→ **Supplied data**:
-- Opening Marker --
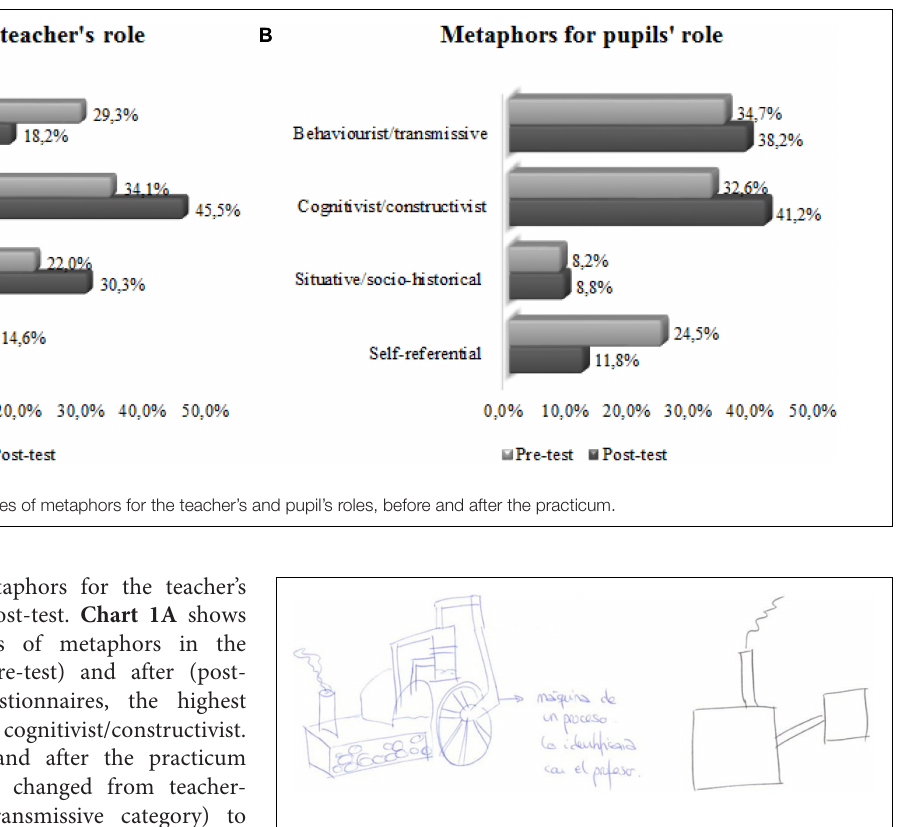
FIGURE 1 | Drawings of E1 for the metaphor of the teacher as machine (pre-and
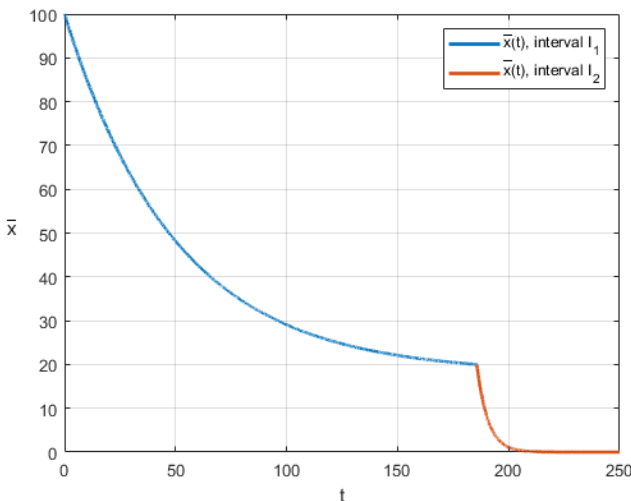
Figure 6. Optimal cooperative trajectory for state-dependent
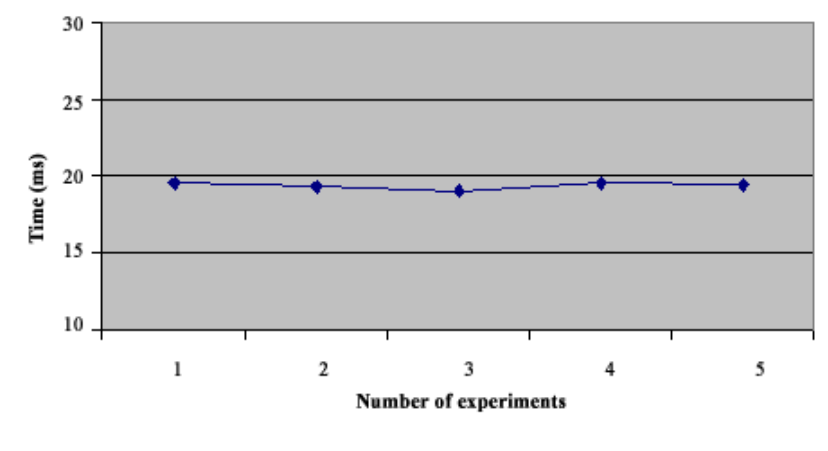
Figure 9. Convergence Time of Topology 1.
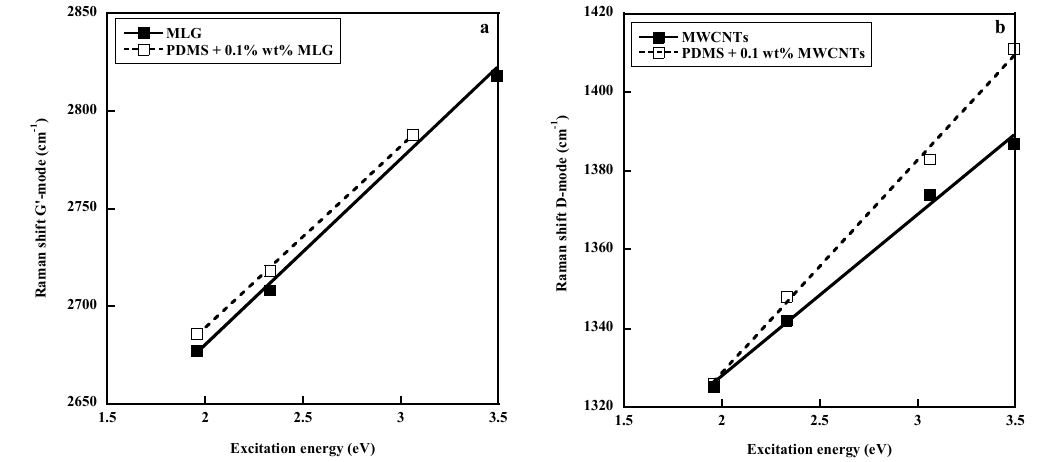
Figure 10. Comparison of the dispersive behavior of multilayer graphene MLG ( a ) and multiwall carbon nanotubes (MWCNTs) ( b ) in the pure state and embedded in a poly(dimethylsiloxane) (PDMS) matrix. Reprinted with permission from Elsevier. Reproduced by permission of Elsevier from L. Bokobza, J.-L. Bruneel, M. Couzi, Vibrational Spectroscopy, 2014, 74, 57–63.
-- Closing Marker --
→ **Work order**: Pictures in the data above should not be copied; transcribe everything else exactly.

→ **Output below**:
FIGURE 1 | Drawings of E1 for the metaphor of the teacher as machine (pre-and
Figure 6. Optimal cooperative trajectory for state-dependent
Figure 9. Convergence Time of Topology 1.
Figure 10. Comparison of the dispersive behavior of multilayer graphene MLG ( a ) and multiwall carbon nanotubes (MWCNTs) ( b ) in the pure state and embedded in a poly(dimethylsiloxane) (PDMS) matrix. Reprinted with permission from Elsevier. Reproduced by permission of Elsevier from L. Bokobza, J.-L. Bruneel, M. Couzi, Vibrational Spectroscopy, 2014, 74, 57–63.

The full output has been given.